◆ EXERCISE SET:
**a.** Reproduce the entries verbatim, everything from their very first line down through the line that contains "locality: Karong, Manipur", with both ends included.
**b.** Write the next part of the news article about the proposed Empire Stores and Tobacco Warehouse land swap, picking up after its final sentence.

◆ PASSAGE TO READ:
******************************
The Empire Stores, foreground, and Tobacco Warehouse in Brooklyn Bridge Park. Photo: Don Evans

Considerations: Equal land value, environment, archaeology

Brooklyn Daily Eagle

It’s the public’s turn to review and comment on the environmental impact of the proposed redevelopment of the historic Empire Stores and Tobacco Warehouse in Brooklyn Bridge Park in DUMBO.

A hearing on the proposals’ Environmental Assessment (EA) will be held Thursday, June 20 at 6 p.m. at NYU-Poly, 6 MetroTech Center, Room RH116 in Downtown Brooklyn. (More details below.)

The Empire Stores and Tobacco Warehouse, currently part of the public park, would be converted to private use as part of a deal that would swap the often-photographed structures and the land connecting them for a smaller parcel of municipal land under and abutting the Manhattan Bridge.

The plan for the crumbling Empire Stores -- a complex of seven connected, historic brick warehouses -- includes a mixed-use development with office, retail and commercial space. Ten design firms have submitted proposals for the development of the Empire Stores, currently in complete disrepair and closed to the public.

The roofless Tobacco Warehouse would be converted into a new home for St. Ann’s Warehouse, a theater company.

Plan for St. Ann's Warehouse, to be housed inside the landmarked Tobacco Warehouse, as seen from Water Street. Rendering by Rogers Marvel Architects

Structurally sound and regarded as “monumentally beautiful,” the Tobacco Warehouse has been a draw for photographers and tourists, and the site of countless performances, fundraisers, film shoots and community events, including the popular “Smorgasburg” food festival on Sundays.

Both structures, on more than two and a half acres of parkland, would be swapped for .863 acres of city-owned land bordered by Adams Street, Plymouth Street and the Main Street section of Brooklyn Bridge Park. This parcel includes a streetbed, a city water meter facility, and a DOT paint shed under the Manhattan Bridge. Redevelopment of this area would include bathrooms and park maintenance facilities, a nature and educational center, a lawn, a dog run, and a boulder-climbing wall.

These substitute parcels are already technically on parkland, and are included in the 99-year prime master ground lease between the city and Brooklyn Bridge Park Corporation. But under the lease they may be used for other municipal purposes and are currently closed to the public.

One important consideration, according to the EA, is whether the property proposed for substitution “is of at least equal fair market value and is of reasonably equivalent usefulness and location as the converted property.”

Another is deciding if the proposed swap and conversion is “the environmentally preferable alternative” which causes the least damage to the environment and “best protects, preserves, and enhances historical, cultural, and natural resources.”

Another environmental consideration concerns the substitute parcel of land. According to a report prepared in 2003 by Tully Environmental, the top two feet of soil in the area behind the existing NYCDOT paint storage facility are contaminated by hazardous levels of heavy metals and lead. Careful environmental remediation would need to be carried out before redevelopment.
******************************
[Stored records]
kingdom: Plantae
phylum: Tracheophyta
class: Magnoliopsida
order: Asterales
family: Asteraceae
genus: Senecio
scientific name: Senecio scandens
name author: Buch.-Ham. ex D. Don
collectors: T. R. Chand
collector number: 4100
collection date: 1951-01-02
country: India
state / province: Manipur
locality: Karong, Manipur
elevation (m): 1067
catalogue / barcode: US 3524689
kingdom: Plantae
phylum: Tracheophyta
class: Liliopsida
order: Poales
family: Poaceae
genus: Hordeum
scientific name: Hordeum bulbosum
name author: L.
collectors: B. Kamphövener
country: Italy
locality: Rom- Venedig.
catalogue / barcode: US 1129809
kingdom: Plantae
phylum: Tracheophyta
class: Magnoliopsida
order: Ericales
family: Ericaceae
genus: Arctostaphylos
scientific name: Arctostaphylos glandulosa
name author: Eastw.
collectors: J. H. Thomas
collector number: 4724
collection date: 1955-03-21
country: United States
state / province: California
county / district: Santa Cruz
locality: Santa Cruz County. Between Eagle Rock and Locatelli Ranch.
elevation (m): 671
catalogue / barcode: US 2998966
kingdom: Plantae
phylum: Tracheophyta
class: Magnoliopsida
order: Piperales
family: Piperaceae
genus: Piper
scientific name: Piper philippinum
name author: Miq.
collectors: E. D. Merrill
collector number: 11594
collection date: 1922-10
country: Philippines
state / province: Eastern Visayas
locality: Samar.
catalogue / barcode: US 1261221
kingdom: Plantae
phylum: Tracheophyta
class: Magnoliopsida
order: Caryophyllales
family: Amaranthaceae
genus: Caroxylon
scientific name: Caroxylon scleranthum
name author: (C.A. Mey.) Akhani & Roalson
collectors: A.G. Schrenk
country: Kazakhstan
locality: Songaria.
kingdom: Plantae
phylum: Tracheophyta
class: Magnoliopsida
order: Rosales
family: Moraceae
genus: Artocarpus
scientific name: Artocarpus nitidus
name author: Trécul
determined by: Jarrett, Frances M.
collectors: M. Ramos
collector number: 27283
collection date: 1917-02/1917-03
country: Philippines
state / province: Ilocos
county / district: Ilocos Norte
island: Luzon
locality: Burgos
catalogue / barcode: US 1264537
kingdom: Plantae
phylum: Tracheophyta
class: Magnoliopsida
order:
******************************
◆ ANSWERS PER TASK:
**a.**
kingdom: Plantae
phylum: Tracheophyta
class: Magnoliopsida
order: Asterales
family: Asteraceae
genus: Senecio
scientific name: Senecio scandens
name author: Buch.-Ham. ex D. Don
collectors: T. R. Chand
collector number: 4100
collection date: 1951-01-02
country: India
state / province: Manipur
locality: Karong, Manipur

**b.**
There are also archaeological considerations surrounding the historic Empire Stores and Tobacco Warehouse sites, as well as the replacement parcel which has “buried 19th century bulkheads at a depth of five to 10 feet below the surface.”

The development of the Empire Stores and Tobacco warehouse will benefit the park, according to the Brooklyn Bridge Park Corporation (BBPC), by providing private investment to preserve the structures, without which they “would continue to deteriorate.”

The development would also assist the park by providing much needed funding, as the park does not have money in its budget to fund the cost of maintenance and preservation of historic structures.

While the replacement parcels are smaller than the land being lost to park use, BBPC says that it, along with the city, considered 18 other city-owned sites in Brooklyn as potential replacement properties. None of them were considered suitable based on their proximity to the park, recreational usefulness, price and other factors.

The land swap is the result of a 201l lawsuit in which U.S. District Judge Eric N. Vitaliano ruled that the National Park Service violated federal law by removing the Empire Stores and the Tobacco Warehouse from federally protected parkland. The city had planned to turn over both structures to private developers, with the park gaining nothing in exchange.

The successful lawsuit, filed by the Brooklyn Heights Association, the Fulton Ferry Landing Association, the New York Landmarks Conservancy, and the Preservation League of New York State, halted the illegal conversion plans and required that the city identify substitute parcels.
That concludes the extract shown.